Stored data entries
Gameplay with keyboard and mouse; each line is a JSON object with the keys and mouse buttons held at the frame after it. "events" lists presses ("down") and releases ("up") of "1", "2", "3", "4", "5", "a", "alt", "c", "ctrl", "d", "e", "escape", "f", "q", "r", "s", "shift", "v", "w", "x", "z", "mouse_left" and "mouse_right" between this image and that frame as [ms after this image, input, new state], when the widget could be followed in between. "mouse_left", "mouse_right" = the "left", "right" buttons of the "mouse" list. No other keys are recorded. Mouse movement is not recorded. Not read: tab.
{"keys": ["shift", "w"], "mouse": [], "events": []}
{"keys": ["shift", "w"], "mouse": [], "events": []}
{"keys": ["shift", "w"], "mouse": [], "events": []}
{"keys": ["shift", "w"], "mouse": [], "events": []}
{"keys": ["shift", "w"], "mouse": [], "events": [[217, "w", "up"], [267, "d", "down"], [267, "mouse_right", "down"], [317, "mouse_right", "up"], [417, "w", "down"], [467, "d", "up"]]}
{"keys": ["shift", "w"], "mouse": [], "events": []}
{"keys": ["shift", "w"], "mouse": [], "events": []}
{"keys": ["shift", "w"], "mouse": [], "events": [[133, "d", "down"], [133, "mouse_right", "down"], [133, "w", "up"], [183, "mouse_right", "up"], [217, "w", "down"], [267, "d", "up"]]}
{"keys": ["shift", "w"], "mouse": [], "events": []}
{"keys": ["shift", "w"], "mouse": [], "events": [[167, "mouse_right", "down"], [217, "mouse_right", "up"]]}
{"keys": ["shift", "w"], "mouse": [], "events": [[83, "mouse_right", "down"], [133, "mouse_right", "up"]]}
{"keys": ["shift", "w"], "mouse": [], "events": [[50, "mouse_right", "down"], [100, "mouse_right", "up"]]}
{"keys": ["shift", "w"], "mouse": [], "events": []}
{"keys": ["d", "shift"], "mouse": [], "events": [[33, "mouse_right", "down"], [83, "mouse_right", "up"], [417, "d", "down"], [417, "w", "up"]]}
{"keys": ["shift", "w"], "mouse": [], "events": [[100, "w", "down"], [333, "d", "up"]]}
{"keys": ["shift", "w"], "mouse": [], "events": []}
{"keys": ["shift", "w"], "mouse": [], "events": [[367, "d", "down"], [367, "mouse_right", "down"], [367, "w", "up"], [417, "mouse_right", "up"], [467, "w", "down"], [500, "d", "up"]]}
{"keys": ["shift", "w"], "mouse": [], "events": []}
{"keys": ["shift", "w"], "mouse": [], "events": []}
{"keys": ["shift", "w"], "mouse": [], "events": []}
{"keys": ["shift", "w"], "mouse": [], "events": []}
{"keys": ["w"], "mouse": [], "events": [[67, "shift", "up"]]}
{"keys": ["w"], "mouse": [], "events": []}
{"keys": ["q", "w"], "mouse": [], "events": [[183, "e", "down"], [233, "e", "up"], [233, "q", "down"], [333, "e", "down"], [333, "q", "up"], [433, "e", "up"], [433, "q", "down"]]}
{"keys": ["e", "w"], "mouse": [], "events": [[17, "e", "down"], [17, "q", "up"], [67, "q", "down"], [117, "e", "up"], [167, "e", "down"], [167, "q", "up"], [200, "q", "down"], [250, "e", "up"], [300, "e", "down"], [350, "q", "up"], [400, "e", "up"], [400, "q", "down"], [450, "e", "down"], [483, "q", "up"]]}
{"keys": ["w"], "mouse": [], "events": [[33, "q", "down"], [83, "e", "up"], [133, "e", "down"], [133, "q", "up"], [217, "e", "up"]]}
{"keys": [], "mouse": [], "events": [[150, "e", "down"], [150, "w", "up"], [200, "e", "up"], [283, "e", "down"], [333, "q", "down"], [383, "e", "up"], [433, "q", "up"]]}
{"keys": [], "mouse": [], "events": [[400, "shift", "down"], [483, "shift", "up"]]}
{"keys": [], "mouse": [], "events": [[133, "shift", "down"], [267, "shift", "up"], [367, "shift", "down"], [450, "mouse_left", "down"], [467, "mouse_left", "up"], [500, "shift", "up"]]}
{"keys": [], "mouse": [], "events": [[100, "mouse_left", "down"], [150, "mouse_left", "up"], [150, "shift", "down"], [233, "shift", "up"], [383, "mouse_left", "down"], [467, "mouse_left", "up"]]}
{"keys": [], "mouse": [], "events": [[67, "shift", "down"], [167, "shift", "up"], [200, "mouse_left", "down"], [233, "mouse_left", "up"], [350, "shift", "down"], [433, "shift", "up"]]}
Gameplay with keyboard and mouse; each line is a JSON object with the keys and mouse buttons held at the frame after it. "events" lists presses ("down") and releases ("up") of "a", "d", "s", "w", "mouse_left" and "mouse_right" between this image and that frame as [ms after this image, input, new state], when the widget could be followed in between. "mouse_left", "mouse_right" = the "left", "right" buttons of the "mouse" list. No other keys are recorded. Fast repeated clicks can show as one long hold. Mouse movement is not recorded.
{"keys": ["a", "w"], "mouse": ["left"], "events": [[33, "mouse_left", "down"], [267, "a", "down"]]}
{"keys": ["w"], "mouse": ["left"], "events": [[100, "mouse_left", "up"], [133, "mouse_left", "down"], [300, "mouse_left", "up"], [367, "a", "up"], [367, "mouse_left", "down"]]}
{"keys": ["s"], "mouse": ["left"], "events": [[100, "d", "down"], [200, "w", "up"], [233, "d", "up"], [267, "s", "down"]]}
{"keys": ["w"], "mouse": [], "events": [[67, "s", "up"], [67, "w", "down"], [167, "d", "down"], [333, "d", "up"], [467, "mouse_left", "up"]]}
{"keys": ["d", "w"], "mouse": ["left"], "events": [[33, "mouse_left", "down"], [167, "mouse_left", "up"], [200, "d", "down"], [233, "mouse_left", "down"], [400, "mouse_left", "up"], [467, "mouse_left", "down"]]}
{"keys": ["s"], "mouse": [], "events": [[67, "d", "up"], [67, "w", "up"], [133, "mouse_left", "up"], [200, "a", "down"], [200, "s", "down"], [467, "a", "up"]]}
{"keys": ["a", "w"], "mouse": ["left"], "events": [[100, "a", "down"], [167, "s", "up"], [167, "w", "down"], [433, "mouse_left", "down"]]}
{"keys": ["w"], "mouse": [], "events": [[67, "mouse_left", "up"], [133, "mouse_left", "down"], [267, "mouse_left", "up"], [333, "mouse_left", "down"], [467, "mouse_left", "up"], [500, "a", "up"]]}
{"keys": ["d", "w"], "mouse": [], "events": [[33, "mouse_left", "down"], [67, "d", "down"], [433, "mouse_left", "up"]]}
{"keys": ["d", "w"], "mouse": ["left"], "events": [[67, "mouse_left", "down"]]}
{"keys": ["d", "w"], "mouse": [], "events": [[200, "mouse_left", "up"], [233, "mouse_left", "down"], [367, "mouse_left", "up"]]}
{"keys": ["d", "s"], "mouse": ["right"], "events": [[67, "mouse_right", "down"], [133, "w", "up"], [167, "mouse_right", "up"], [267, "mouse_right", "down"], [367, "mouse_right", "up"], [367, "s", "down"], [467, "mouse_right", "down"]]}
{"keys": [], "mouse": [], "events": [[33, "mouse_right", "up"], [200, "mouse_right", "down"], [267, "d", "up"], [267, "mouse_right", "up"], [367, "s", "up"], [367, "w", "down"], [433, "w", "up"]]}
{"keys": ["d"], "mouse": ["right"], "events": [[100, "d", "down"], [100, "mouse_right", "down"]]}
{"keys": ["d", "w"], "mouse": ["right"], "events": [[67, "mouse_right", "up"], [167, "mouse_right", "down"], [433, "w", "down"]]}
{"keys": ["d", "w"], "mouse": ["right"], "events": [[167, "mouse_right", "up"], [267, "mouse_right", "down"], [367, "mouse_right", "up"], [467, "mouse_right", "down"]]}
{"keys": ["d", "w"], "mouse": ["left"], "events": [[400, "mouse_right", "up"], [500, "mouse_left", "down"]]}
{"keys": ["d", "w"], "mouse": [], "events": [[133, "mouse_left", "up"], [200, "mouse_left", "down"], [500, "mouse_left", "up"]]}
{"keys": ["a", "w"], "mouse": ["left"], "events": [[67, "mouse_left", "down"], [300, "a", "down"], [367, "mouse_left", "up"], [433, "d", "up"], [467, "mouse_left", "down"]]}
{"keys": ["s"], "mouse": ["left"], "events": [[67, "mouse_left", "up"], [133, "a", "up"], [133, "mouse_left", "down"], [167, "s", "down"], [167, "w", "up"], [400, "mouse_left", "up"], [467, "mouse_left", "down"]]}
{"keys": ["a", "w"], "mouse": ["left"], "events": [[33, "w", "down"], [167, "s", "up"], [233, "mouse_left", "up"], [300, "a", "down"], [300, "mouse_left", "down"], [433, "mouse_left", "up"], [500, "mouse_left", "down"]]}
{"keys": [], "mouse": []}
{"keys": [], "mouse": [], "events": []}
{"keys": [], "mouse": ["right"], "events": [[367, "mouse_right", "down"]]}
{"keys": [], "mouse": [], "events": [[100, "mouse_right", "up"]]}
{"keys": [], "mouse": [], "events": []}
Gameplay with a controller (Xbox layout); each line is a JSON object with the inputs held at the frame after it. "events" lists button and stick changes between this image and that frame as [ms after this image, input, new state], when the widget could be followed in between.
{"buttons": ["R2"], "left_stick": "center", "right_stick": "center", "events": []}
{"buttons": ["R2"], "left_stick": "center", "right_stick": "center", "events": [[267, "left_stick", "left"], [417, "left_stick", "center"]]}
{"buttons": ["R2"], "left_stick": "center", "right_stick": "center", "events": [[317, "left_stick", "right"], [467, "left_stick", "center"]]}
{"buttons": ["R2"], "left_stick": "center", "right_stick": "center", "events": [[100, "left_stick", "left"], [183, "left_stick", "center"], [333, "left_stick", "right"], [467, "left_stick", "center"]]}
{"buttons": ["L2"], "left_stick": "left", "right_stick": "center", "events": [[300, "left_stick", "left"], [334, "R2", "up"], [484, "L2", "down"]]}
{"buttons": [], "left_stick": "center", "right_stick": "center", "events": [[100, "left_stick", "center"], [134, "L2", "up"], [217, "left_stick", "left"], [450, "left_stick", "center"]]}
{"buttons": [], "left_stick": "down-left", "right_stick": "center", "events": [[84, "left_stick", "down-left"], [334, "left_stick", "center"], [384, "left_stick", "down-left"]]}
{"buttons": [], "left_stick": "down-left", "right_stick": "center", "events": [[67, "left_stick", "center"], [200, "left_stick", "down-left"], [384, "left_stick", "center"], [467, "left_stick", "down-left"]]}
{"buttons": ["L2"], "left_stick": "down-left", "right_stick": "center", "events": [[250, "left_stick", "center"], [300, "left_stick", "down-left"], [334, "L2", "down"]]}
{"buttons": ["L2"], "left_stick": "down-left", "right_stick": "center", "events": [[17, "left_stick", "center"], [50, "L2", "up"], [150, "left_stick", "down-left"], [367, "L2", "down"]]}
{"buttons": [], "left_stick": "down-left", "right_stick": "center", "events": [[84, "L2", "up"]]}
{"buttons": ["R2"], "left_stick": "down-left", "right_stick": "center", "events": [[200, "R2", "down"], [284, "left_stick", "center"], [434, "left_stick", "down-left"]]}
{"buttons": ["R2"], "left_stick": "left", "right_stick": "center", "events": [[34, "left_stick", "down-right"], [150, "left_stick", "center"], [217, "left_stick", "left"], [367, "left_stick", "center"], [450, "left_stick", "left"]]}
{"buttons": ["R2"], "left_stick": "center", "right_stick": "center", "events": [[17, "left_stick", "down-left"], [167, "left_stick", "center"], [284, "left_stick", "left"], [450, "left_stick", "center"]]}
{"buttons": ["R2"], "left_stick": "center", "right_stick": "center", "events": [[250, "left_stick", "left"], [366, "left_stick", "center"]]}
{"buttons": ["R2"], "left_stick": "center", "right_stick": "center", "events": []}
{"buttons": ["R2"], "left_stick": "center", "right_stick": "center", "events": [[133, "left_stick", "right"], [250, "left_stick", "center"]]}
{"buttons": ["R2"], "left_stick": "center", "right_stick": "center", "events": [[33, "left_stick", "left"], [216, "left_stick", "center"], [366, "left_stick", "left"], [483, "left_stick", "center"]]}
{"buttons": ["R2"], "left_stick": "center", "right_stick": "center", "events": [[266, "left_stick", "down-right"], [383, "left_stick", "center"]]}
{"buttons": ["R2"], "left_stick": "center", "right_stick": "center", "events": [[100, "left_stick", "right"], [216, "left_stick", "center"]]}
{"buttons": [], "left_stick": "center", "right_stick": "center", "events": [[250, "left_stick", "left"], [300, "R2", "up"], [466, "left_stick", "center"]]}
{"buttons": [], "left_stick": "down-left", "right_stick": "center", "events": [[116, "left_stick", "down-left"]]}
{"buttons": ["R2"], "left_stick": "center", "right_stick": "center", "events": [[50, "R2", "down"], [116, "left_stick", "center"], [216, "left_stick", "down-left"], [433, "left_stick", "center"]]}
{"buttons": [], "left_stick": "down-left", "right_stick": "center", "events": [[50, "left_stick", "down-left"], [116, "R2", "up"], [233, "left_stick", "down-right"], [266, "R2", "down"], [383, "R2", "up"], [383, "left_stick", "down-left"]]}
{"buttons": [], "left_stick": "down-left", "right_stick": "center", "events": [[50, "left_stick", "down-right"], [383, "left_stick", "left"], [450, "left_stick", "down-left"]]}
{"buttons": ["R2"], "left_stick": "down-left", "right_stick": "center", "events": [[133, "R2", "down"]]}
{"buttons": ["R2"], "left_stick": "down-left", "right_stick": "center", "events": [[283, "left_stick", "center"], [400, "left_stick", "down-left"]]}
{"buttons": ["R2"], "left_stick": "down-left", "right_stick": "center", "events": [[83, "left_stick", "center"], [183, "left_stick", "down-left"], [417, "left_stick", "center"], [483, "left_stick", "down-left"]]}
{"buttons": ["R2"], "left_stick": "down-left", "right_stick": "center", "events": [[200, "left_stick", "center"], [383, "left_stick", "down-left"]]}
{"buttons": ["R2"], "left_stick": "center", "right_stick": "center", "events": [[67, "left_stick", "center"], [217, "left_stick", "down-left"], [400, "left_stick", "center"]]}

**TASK ITEM**
Look through the entries above and copy each line that has "image" in it.

**ANSWER TO THIS PROBLEM**
Gameplay with keyboard and mouse; each line is a JSON object with the keys and mouse buttons held at the frame after it. "events" lists presses ("down") and releases ("up") of "1", "2", "3", "4", "5", "a", "alt", "c", "ctrl", "d", "e", "escape", "f", "q", "r", "s", "shift", "v", "w", "x", "z", "mouse_left" and "mouse_right" between this image and that frame as [ms after this image, input, new state], when the widget could be followed in between. "mouse_left", "mouse_right" = the "left", "right" buttons of the "mouse" list. No other keys are recorded. Mouse movement is not recorded. Not read: tab.
Gameplay with keyboard and mouse; each line is a JSON object with the keys and mouse buttons held at the frame after it. "events" lists presses ("down") and releases ("up") of "a", "d", "s", "w", "mouse_left" and "mouse_right" between this image and that frame as [ms after this image, input, new state], when the widget could be followed in between. "mouse_left", "mouse_right" = the "left", "right" buttons of the "mouse" list. No other keys are recorded. Fast repeated clicks can show as one long hold. Mouse movement is not recorded.
Gameplay with a controller (Xbox layout); each line is a JSON object with the inputs held at the frame after it. "events" lists button and stick changes between this image and that frame as [ms after this image, input, new state], when the widget could be followed in between.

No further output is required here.